Task:
Exactly reproduce the lines from the line that has "Оюутны клуб" down to the last line of the entries, inclusive.

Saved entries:
-=-=-=-=-
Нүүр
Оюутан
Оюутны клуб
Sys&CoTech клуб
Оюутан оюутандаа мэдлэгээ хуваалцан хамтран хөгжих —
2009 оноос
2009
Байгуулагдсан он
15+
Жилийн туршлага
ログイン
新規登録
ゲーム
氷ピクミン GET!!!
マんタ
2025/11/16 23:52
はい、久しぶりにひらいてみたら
-=-=-=-=-
Reply:
Оюутны клуб
Sys&CoTech клуб
Оюутан оюутандаа мэдлэгээ хуваалцан хамтран хөгжих —
2009 оноос
2009
Байгуулагдсан он
15+
Жилийн туршлага
ログイン
新規登録
ゲーム
氷ピクミン GET!!!
マんタ
2025/11/16 23:52
はい、久しぶりにひらいてみたら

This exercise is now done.